Required task A ▸ In the forum thread below on the limit of (3^h - 1)/h, list each term that is written out in full in the expansion of 3^h on the line beginning "So, noting that".
Required task B ▸ Extend the forum thread below on the limit of (3^h - 1)/h, picking up right after its last line.

-- begin Excerpt to read --

( 3^h - 1) / h as h->0 = ?, (Without using L'Hopital)

Taylor series of function f(h):  f(h) = f(0) + df/dh₀*h + (d²f/dh²)₀*h²/2! + ...

If f(h) = 3^h then df/dh = ln3*3^h,  d²f/dh² = (ln3)²*3^h, etc. 

So, noting that 3⁰ = 1, we have:  3^h = 1 + ln3*h + (ln3)²*h²/2! + ...

(the ... indicates terms involving higher powers of h)

Hence 3^h - 1 = ln3*h + (ln3)²*h²/2! + ...

(3^h - 1)/h = ln3 + (ln3)²*h/2! + ...

As h → 0 all but the first term on the right hand side go to 0, so in the limit we have

lim_h→0(3^h - 1)/h = ln3 

(much easier using l'Hopital's rule though!)

I'd like to see this one done too please :)

-- end Excerpt to read --
-- begin Rows --

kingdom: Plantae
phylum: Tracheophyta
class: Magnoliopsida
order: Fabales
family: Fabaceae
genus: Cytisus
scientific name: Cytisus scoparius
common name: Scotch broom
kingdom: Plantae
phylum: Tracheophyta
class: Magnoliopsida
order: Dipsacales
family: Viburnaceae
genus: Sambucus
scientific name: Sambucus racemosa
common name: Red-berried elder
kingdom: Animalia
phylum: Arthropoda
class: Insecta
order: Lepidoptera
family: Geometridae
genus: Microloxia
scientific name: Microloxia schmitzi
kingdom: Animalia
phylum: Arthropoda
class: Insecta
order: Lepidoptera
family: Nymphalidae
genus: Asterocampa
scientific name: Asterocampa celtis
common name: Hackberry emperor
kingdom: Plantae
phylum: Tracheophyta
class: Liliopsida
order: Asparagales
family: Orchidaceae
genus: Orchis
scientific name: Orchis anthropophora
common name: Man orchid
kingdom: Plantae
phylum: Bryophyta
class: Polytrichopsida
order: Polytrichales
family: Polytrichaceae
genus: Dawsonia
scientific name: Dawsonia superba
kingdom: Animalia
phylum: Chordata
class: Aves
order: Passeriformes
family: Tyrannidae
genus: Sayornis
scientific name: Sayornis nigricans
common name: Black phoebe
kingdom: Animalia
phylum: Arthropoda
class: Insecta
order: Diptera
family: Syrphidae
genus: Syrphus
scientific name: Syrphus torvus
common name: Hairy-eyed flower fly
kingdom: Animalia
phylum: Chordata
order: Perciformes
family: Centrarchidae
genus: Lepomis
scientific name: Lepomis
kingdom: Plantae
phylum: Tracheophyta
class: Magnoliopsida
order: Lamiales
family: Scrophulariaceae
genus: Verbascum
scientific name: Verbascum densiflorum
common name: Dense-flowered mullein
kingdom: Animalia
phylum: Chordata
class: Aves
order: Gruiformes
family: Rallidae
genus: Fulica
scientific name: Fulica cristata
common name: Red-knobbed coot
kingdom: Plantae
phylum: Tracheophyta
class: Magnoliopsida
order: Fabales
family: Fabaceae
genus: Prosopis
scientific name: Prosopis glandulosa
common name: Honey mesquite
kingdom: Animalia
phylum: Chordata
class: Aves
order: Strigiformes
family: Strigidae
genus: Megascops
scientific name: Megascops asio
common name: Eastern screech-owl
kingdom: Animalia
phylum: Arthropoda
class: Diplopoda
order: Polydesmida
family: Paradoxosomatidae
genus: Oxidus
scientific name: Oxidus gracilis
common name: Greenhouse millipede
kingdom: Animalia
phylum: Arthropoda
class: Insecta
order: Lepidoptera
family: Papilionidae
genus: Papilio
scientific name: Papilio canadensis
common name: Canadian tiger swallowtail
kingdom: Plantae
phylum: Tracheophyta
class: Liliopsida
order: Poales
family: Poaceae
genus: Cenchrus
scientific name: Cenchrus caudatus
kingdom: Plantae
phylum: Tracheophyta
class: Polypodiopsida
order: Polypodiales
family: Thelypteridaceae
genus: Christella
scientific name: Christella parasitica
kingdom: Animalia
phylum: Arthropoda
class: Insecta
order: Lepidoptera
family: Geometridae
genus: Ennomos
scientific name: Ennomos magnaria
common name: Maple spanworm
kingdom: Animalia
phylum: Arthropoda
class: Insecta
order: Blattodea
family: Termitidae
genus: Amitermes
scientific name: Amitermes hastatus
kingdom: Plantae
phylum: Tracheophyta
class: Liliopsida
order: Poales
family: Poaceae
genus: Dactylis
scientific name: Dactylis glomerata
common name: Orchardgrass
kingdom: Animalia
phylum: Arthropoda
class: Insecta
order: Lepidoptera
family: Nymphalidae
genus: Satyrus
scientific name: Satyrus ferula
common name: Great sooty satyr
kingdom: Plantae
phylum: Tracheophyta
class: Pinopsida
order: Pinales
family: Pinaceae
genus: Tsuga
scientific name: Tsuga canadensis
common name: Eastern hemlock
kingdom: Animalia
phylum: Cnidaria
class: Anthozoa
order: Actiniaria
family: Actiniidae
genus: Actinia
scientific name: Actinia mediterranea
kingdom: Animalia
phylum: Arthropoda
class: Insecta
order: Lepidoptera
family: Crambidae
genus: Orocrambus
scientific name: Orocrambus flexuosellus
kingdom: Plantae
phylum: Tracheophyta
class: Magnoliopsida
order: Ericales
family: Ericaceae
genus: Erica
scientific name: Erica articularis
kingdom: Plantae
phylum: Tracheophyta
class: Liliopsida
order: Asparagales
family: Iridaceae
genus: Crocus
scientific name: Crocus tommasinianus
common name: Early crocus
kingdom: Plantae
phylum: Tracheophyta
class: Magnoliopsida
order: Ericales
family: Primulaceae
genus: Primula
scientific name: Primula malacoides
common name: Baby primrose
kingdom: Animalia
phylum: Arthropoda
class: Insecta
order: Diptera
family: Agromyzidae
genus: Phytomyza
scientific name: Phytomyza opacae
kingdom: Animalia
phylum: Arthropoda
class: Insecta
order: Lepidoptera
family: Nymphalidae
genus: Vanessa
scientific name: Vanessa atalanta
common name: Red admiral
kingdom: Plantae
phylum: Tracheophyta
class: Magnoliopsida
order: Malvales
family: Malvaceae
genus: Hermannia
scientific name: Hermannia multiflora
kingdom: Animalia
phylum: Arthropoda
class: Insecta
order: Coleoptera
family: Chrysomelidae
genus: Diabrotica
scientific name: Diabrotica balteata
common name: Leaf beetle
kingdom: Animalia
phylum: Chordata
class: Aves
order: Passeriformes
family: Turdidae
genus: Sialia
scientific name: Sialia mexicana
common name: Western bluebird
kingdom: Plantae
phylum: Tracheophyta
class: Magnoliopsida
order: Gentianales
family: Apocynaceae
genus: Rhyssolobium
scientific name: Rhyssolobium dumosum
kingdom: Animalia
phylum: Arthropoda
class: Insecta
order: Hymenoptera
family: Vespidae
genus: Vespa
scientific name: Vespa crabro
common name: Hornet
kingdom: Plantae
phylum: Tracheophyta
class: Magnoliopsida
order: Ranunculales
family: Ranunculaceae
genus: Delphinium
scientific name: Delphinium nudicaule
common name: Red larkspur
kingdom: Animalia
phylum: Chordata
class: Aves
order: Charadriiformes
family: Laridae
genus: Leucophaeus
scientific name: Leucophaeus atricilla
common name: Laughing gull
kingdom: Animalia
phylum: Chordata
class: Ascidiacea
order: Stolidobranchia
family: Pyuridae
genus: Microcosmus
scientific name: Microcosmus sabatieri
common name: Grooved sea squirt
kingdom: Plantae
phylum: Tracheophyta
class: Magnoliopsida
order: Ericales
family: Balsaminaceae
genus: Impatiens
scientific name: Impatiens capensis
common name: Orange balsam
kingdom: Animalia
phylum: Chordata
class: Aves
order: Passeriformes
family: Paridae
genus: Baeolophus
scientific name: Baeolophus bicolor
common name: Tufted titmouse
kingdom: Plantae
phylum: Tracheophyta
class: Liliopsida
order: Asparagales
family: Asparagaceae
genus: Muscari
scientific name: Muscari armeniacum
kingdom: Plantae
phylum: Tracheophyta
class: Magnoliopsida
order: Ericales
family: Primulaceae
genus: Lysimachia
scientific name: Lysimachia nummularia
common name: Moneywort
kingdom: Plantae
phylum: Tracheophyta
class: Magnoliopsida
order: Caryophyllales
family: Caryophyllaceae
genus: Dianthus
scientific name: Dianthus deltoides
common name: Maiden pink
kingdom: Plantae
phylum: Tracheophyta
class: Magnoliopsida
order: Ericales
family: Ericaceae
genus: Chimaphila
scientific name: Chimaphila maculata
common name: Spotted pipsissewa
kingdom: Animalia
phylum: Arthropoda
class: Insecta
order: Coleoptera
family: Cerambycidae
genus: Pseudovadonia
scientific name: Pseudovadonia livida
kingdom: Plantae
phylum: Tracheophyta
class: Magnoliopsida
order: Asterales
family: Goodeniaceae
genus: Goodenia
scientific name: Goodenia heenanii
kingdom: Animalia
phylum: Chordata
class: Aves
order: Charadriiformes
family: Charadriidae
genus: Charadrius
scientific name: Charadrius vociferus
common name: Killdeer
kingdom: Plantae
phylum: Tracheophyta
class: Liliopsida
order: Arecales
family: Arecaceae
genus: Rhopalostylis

-- end Rows --

Final result A ▸ 1; ln3*h; (ln3)²*h²/2!

Final result B ▸
Also

As a slightly seperate issue...

Why is

\(\frac{d}{dh}\;3^h =\;3^h\;log3\)

By definition, the derivative of f(x) at x = a is

\(\displaystyle \lim_{h \rightarrow 0}=\frac{f(a+h)-f(a)}{h}\),

so,

\(\displaystyle \lim_{h \rightarrow 0}=\frac{3^{h}-1}{h}=\lim_{h \rightarrow 0}\frac{3^{0+h}-3^{0}}{h}\)

is the derivative of   \(\displaystyle f(x)=3^{x}\) at x = 0.

That will be equal to \(\displaystyle \ln(3)\).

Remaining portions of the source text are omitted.